Há questões que surgem – como o que motiva uma repreensão por um corpo que se exibe – e Cristina recorda uma das suas entrevistadas do seu estudo e tese O Género como Espartilho, que falava da nudez como uma forma de uniformização.

Um dos pontos mais marcantes destes primeiros 20 anos é, para a socióloga e outros estudiosos da área, como Gilles Lipovetsky, o consumo desenfreado e a felicidade paradoxal que acontece quando consumimos algo que não precisamos.

“O pronto a vestir trouxe uma democratização.
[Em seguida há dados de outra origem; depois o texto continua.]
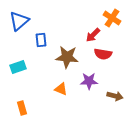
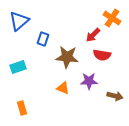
blue rectangle: moved 2 px right, 1 px up; rotated 24 degrees clockwise
red semicircle: moved 1 px left, 1 px down
orange triangle: moved 2 px right, 1 px up
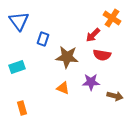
blue triangle: rotated 25 degrees counterclockwise
cyan rectangle: moved 1 px left
purple star: moved 2 px right, 1 px down
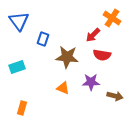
orange rectangle: rotated 32 degrees clockwise
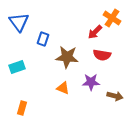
blue triangle: moved 1 px down
red arrow: moved 2 px right, 3 px up
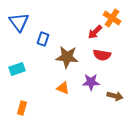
cyan rectangle: moved 2 px down
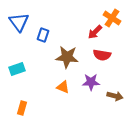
blue rectangle: moved 4 px up
orange triangle: moved 1 px up
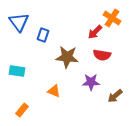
cyan rectangle: moved 2 px down; rotated 28 degrees clockwise
orange triangle: moved 9 px left, 4 px down
brown arrow: rotated 126 degrees clockwise
orange rectangle: moved 2 px down; rotated 24 degrees clockwise
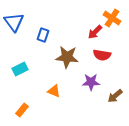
blue triangle: moved 5 px left
cyan rectangle: moved 3 px right, 2 px up; rotated 35 degrees counterclockwise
Claro que essa democratização também implica vários níveis de consumo e para consumir é preciso poder consumir. Mas a partir do momento em que se entra nos últimos 20 anos numa fase de fast fashion, em que o consumo passa a ser mais desenfreado do que alguma vez foi, então pode-se falar disso como algo que vai permitir a mudança ou que toda a gente consuma de uma forma que não consumia antes.”

Mas, claro, “quando tens o corpo das mulheres envolvido, há logo debate”, adverte a socióloga.

Tendências recentes como o regresso da ‘nudez’ dos anos 2000 para as passerelles, a reformulação dos desfiles da Victoria’s Secret ou a forma como as mulheres dos dias de hoje celebram a gravidez e a barriga são palpações possíveis para um futuro risonho, mesmo que não sejam reveladoras do quotidiano que continua a difundir o corpo da mulher associado a diferentes estereótipos.

Pelo bem do nosso amor-próprio, precisamos de celebrar, atentar e militar por atos que nos digam “este é o meu corpo, estou bem assim, esta sou eu”. É como escreve Naomi Woolf no seu tão necessário livro: “O mito da beleza prescreve comportamentos, não a aparência“.

A versão original deste artigo foi publicada na revista Saber Viver nº 268, outubro de 2022.